EXERCISE PROMPT
The records below are to be restated word for word, with every picture left out.

ENTRIES SUPPLIED
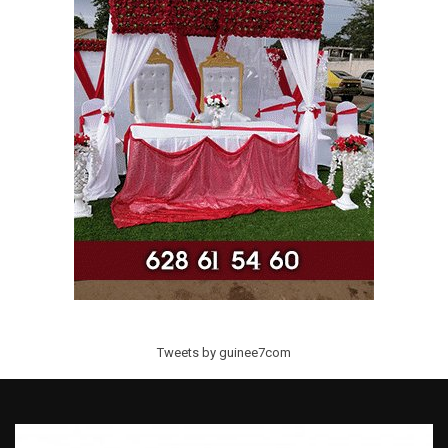
Tweets by guinee7com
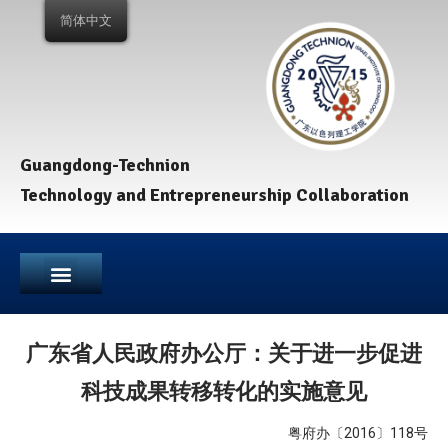
简体中文
Guangdong-Technion
Technology and Entrepreneurship Collaboration
广东省人民政府办公厅：关于进一步促进
科技成果转移转化的实施意见
粤府办〔2016〕118号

EXERCISE SOLUTION
Tweets by guinee7com
简体中文
Guangdong-Technion
Technology and Entrepreneurship Collaboration
广东省人民政府办公厅：关于进一步促进
科技成果转移转化的实施意见
粤府办〔2016〕118号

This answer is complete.